### [TASK GOAL]
Switch every "PAST EVENT" in the material below to "UPCOMING EVENT" and copy out everything else unchanged.

(Text extracted from the page)

▶

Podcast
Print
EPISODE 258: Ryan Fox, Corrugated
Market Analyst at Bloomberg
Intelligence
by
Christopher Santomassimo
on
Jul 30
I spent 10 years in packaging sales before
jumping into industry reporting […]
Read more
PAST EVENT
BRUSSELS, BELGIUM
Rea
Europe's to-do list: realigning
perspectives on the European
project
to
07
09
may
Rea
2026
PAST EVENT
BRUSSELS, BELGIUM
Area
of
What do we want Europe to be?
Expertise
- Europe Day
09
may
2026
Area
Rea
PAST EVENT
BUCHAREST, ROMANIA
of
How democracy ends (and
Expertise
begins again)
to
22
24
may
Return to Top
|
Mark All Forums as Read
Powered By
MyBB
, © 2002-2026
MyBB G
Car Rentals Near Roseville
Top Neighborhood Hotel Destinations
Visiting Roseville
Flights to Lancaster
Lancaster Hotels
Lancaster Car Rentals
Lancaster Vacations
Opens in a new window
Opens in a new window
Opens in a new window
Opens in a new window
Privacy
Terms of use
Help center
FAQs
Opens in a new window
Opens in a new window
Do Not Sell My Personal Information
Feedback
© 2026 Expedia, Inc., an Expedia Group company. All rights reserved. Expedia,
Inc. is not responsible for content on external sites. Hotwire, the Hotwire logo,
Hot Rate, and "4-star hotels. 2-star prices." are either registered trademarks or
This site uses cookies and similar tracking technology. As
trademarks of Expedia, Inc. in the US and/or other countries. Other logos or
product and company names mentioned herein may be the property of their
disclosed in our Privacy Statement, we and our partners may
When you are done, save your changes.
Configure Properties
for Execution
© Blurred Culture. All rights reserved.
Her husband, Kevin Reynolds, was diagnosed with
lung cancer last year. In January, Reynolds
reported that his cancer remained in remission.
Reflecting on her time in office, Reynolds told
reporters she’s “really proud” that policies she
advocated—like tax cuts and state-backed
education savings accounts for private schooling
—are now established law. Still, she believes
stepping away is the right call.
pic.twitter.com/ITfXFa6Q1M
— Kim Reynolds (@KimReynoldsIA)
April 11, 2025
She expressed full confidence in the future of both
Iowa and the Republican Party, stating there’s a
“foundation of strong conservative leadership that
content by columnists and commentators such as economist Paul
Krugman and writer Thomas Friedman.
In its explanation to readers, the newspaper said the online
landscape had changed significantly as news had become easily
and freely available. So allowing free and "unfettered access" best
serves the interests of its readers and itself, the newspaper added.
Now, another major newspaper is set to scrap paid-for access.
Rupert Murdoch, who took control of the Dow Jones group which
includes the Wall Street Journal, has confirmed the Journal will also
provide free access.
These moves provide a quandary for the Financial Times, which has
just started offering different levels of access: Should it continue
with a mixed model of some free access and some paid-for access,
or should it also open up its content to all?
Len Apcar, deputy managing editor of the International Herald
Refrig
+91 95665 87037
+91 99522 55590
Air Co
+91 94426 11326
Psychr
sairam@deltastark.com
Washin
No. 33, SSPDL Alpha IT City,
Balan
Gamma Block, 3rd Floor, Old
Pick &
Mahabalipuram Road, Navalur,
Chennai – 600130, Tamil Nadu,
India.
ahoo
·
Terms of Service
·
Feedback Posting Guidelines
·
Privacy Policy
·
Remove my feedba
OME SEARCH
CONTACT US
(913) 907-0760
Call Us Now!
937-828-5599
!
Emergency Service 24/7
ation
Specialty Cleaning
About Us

◀

### [RESPONSE TO THIS TASK]
Podcast
Print
EPISODE 258: Ryan Fox, Corrugated
Market Analyst at Bloomberg
Intelligence
by
Christopher Santomassimo
on
Jul 30
I spent 10 years in packaging sales before
jumping into industry reporting […]
Read more
UPCOMING EVENT
BRUSSELS, BELGIUM
Rea
Europe's to-do list: realigning
perspectives on the European
project
to
07
09
may
Rea
2026
UPCOMING EVENT
BRUSSELS, BELGIUM
Area
of
What do we want Europe to be?
Expertise
- Europe Day
09
may
2026
Area
Rea
UPCOMING EVENT
BUCHAREST, ROMANIA
of
How democracy ends (and
Expertise
begins again)
to
22
24
may
Return to Top
|
Mark All Forums as Read
Powered By
MyBB
, © 2002-2026
MyBB G
Car Rentals Near Roseville
Top Neighborhood Hotel Destinations
Visiting Roseville
Flights to Lancaster
Lancaster Hotels
Lancaster Car Rentals
Lancaster Vacations
Opens in a new window
Opens in a new window
Opens in a new window
Opens in a new window
Privacy
Terms of use
Help center
FAQs
Opens in a new window
Opens in a new window
Do Not Sell My Personal Information
Feedback
© 2026 Expedia, Inc., an Expedia Group company. All rights reserved. Expedia,
Inc. is not responsible for content on external sites. Hotwire, the Hotwire logo,
Hot Rate, and "4-star hotels. 2-star prices." are either registered trademarks or
This site uses cookies and similar tracking technology. As
trademarks of Expedia, Inc. in the US and/or other countries. Other logos or
product and company names mentioned herein may be the property of their
disclosed in our Privacy Statement, we and our partners may
When you are done, save your changes.
Configure Properties
for Execution
© Blurred Culture. All rights reserved.
Her husband, Kevin Reynolds, was diagnosed with
lung cancer last year. In January, Reynolds
reported that his cancer remained in remission.
Reflecting on her time in office, Reynolds told
reporters she’s “really proud” that policies she
advocated—like tax cuts and state-backed
education savings accounts for private schooling
—are now established law. Still, she believes
stepping away is the right call.
pic.twitter.com/ITfXFa6Q1M
— Kim Reynolds (@KimReynoldsIA)
April 11, 2025
She expressed full confidence in the future of both
Iowa and the Republican Party, stating there’s a
“foundation of strong conservative leadership that
content by columnists and commentators such as economist Paul
Krugman and writer Thomas Friedman.
In its explanation to readers, the newspaper said the online
landscape had changed significantly as news had become easily
and freely available. So allowing free and "unfettered access" best
serves the interests of its readers and itself, the newspaper added.
Now, another major newspaper is set to scrap paid-for access.
Rupert Murdoch, who took control of the Dow Jones group which
includes the Wall Street Journal, has confirmed the Journal will also
provide free access.
These moves provide a quandary for the Financial Times, which has
just started offering different levels of access: Should it continue
with a mixed model of some free access and some paid-for access,
or should it also open up its content to all?
Len Apcar, deputy managing editor of the International Herald
Refrig
+91 95665 87037
+91 99522 55590
Air Co
+91 94426 11326
Psychr
sairam@deltastark.com
Washin
No. 33, SSPDL Alpha IT City,
Balan
Gamma Block, 3rd Floor, Old
Pick &
Mahabalipuram Road, Navalur,
Chennai – 600130, Tamil Nadu,
India.
ahoo
·
Terms of Service
·
Feedback Posting Guidelines
·
Privacy Policy
·
Remove my feedba
OME SEARCH
CONTACT US
(913) 907-0760
Call Us Now!
937-828-5599
!
Emergency Service 24/7
ation
Specialty Cleaning
About Us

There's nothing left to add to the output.